What is being asked:
From the line containing "nose: (568, 332)" onward, retype each line of the entries below exactly, last line included.

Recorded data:
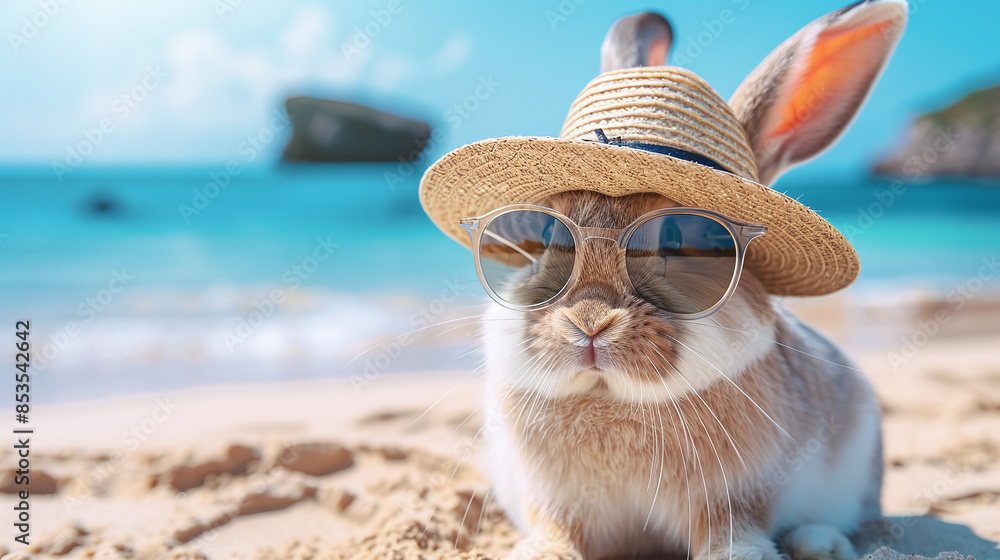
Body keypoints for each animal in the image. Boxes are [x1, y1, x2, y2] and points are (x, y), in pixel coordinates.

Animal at [478, 2, 908, 559]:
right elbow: (556, 530)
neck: (612, 397)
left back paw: (821, 542)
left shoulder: (736, 497)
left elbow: (731, 532)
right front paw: (542, 551)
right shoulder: (555, 501)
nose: (589, 324)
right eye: (548, 232)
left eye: (683, 235)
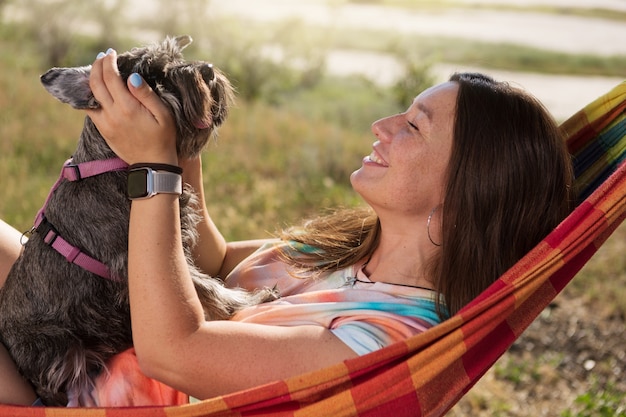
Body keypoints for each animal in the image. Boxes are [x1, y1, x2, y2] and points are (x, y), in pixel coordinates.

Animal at [0, 36, 276, 406]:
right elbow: (209, 290)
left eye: (177, 55)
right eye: (153, 76)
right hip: (60, 351)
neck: (115, 163)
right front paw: (251, 302)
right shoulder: (131, 262)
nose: (206, 69)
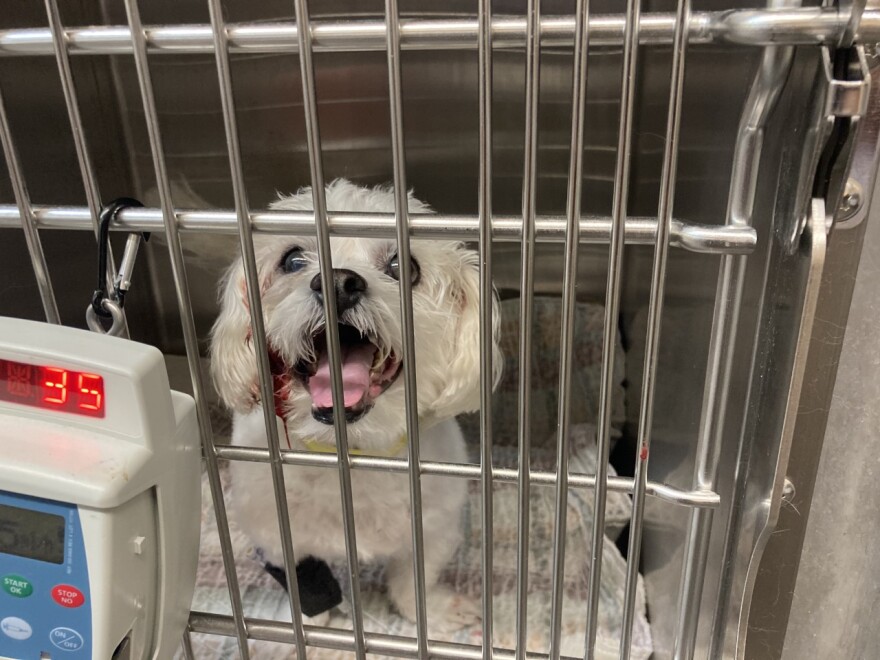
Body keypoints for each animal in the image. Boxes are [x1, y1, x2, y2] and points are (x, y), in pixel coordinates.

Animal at [210, 178, 502, 632]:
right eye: (292, 260)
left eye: (405, 266)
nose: (338, 281)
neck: (353, 453)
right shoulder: (276, 537)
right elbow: (310, 589)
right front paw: (318, 629)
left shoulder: (434, 523)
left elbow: (415, 578)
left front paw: (431, 611)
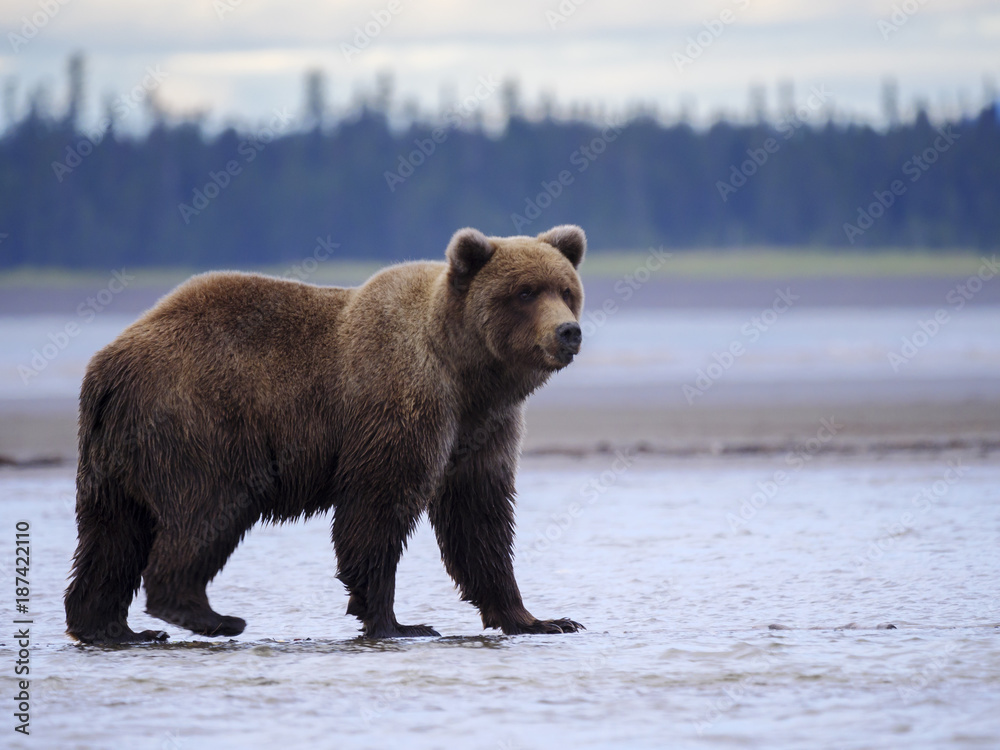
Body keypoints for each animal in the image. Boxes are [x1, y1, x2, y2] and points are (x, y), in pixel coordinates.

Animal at [64, 225, 584, 648]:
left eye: (566, 289)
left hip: (113, 452)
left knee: (111, 534)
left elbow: (479, 519)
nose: (568, 332)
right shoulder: (401, 404)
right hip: (200, 422)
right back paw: (210, 616)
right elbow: (377, 508)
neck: (466, 372)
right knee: (207, 509)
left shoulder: (484, 427)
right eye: (524, 292)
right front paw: (398, 622)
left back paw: (112, 628)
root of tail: (108, 363)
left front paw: (542, 619)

Output of the task:
nose: (568, 332)
right shoulder: (401, 404)
right hip: (200, 422)
right back paw: (210, 616)
right elbow: (377, 508)
neck: (466, 372)
right knee: (207, 509)
left shoulder: (484, 427)
right eye: (524, 292)
right front paw: (398, 622)
left back paw: (112, 628)
root of tail: (108, 363)
left front paw: (542, 619)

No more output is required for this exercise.